Nach dem Frühstück packten wir gemütlich unsere Sachen für eine kleine ca. 2-3Std. Wanderung auf einen kleinen Berg direkt neben Huaraz. Wichtig ist, dass wir uns langsam an die Höhe gewöhnen, denn Huaraz liegt schon auf über 3000m (also schon höher als die Zugspitze) und hier wird die Luft langsam dünn. Bevor wir also auf Trekkingtour losziehen, sollten wir uns schon etwas in der Höhe bewegt haben. Man merkt schon, wenn man die Treppe hoch geht, dass man etwas mehr atmet, dazu kommt, dass ich sehr viel trinke und mein Mund ständig trocken ist.
 
Gut wir sind dann also losgewandert, ohne David, der hatte so Kopf- und Rückenschmerzen, dass er sich lieber ins Bett gelegt hat. Es war schön durch eine Stadt zu laufen, die einfach so komplett anders ist, als das, was man aus europäischen Ländern gewöhnt ist. Hier ist es so üblich, dass man einfach mal anfängt sein Haus zu bauen, man baut aber erstmal kein Dach drauf, sondern nach und nach, wenn das Geld da ist einfach ein Stockwerk nach dem Anderen dazu. Daher sind auf vielen Dächern einfach angefangene Hauswände.
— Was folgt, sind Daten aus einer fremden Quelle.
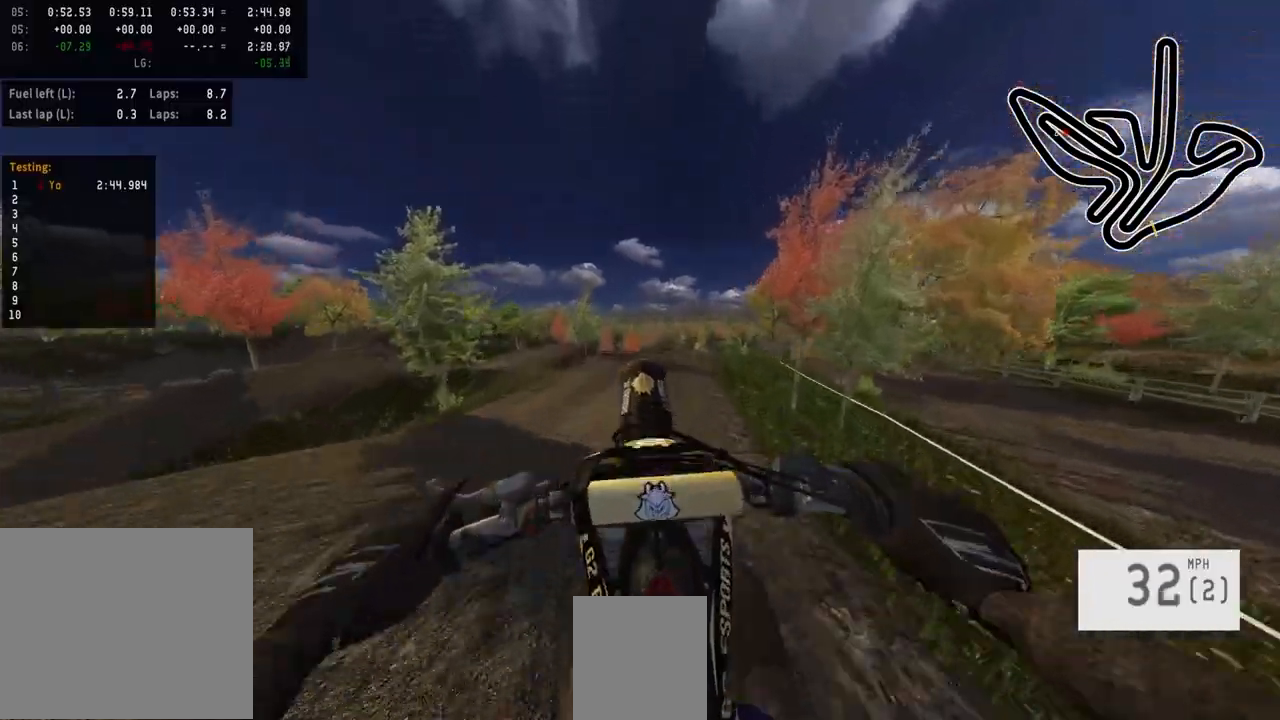
{"buttons": [], "left_stick": "up-left", "right_stick": "center", "events": [[33, "left_stick", "right"], [217, "L2", "down"], [267, "left_stick", "up"], [383, "left_stick", "up-left"], [483, "L2", "up"]]}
Dazu kommt, dass es hier sehr viel streunende Hunde gibt, die meisten sind ganz friedlich, doch manche drehen total am Rad, wenn man in die Nähe kommt.
 
 
 
Als wir dann etwas höher waren, konnte man die Stadt sehr gut von oben sehen und da wurde mir erst bewusst, dass Huaraz gar nicht so klein ist. Das kam mir wahrscheinlich nur so vor, da wir recht zentral wohnen. Fotos vom Ausflug gibt’s natürlich auch.
 
 
Auf dem Ausflug und als ich danach wieder daheim ankam, habe ich schon 1,5 Liter getrunken, von dem Tee und Säften beim Frühstück mal abgesehen. Deswegen bin ich auch gleich nach der kleinen Wanderung mit Ingrid und Gerhard (die beiden Mit-Trekker) mal in die Stadt gelaufen um Wasser zu kaufen. Wir haben dann in so einem Mini-Laden alles bekommen was wir wollten und sind nach einer kleinen Runde durch die Stadt wieder heim, denn dort hat Antonio Mittagessen gekocht. War sehr lecker.
 
Jetzt war nichts weiter geplant und wir haben uns nach einer Runde Tischtennis erstmal ausgeruht und geduscht.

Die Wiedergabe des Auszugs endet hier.